= Robert Judd (actor) =

American actor

Robert Judd (c. 1926 – January 20, 1986) was an American actor who appeared on stage, television, and in occasional films. He is best remembered for his performances as the Devil (also referred to as Scratch or Legba) in Crossroads and as Toledo the piano player in the original production of August Wilson's Ma Rainey's Black Bottom.

==Life before acting==
As a young man, Judd served in the United States Navy. After leaving the service in 1946, he went through a number of jobs, including clothes presser, and experiences before discovering acting in the late 1960s.

==Acting career==
Judd's first known film credit was Across 110th Street (1972).

He co-starred with William Sanderson in the 1977 exploitation action film Fight for Your Life. In a 2017 interview, Sanderson spoke of his good rapport with Judd. "We talked a lot, we were very comfortable with one another and had a lot in common. At the end of each day's shoot we’d sit back and he’d have his Dewar's and I’d have my beer. I really respected him and how he handled what we did in the film. He was put in a lot of humiliating situations and I felt for him."

Judd's stage career included work with the Actor's Theatre of Louisville (as Crooks in Of Mice and Men), the Cincinnati Playhouse, and the Crossroads Theatre of New Jersey, as well as Off-Broadway productions. He appeared in the revival of Lillian Hellman's Watch on the Rhine, first at the Long Wharf Theatre in 1979 and then on Broadway in 1980.

Judd's TV work included Saturday Night Live, soap operas such as As the World Turns and The Guiding Light, and the 1980 PBS series Gettin' to Know Me, which revolved around an African-American family.

Ma Rainey's Black Bottom, starring Charles S. Dutton, had its first staged reading in 1982 at the Eugene O'Neill Theater Center in Waterford, Connecticut. The four main members of the cast, also featuring Joe Seneca and Leonard Jackson, almost immediately developed a very strong sense of ensemble. During early rehearsals, Jackson was asked to switch parts with Judd, who'd been assigned the role of Slow Drag the bassist. Judd had no objection at all, saying, "I told them that with this play, I didn't mind what role I played. From the minute I read it, I knew that it would make history."

After Wilson and director Lloyd Richards worked together for almost two years on the play, Ma Rainey opened at the Yale Repertory Theater in April 1984. It then moved to Broadway, where it ran from October 11, 1984, through June 9, 1985. Frank Rich, then theater critic for The New York Times, wrote, "As acted by Mr. Judd, Joe Seneca and Leonard Jackson, the monologues have the beauty and poignance of the old-time solos that the musicians improvise on their instruments."

Seneca and Judd were reunited in the cast of Walter Hill's film Crossroads. Judd portrayed Scratch in a brief, memorable performance. Clad in a black suit, broad-brimmed black hat, crisp white shirt, and black bowtie, the goateed Judd conveyed menace effectively with a broad smile. One review noted that the film got strong support from Judd, Joe Morton (as Scratch's assistant), and Akosua Busia.

Another article stated "he's level-headed and all-business...it's a welcome respite from so many hammy portrayals by actors who feel the need to portray the Devil as some kind of unhinged lunatic."

By the time that Crossroads was released in March 1986, however, Judd had died at age 59. He had been suffering from stomach cancer but never told anyone. His castmates in Ma Rainey had mistaken his bouts of coughing and nausea for stage anxiety.

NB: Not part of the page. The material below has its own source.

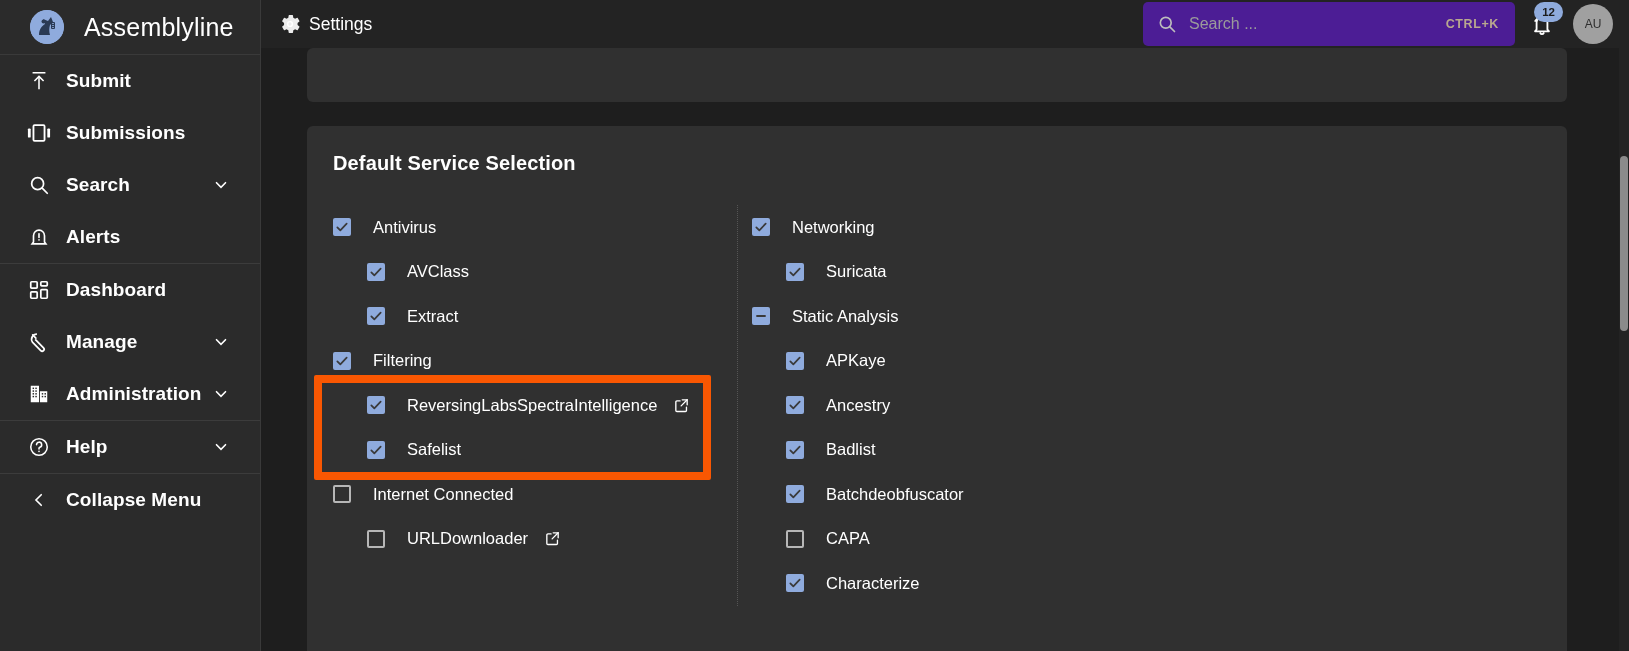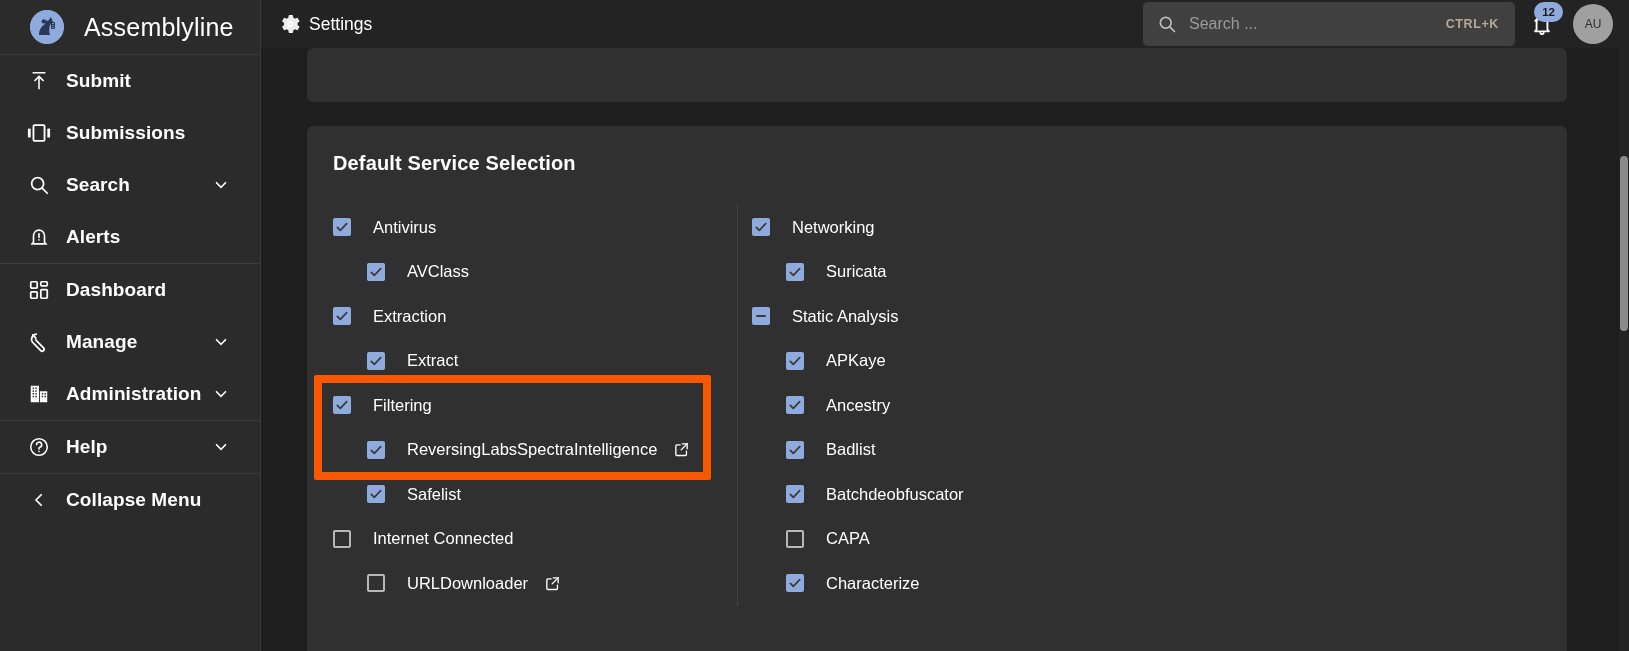"Search ..." .searchbox { background: #404040 -> #4c1d95 }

Judd's obituary noted that he had worked as a counselor for several years for his favorite charity, Teens with Drug Problems, as well as a non-profit social services organization in Queens called Elmcor. Judd was also a talented photographer.

August Wilson contributed his "Memory of Actor Robert Judd" to the book Broadway Day & Night (1992). He reiterated the theme that Judd was a black man in America making his own rules. Wilson continued to write roles for Judd in each of his plays, citing him as an inspiration.

When Ma Rainey's Black Bottom was revived on Broadway in 2003, the production was dedicated to the memory of Theresa Merritt, Joe Seneca, and Robert Judd.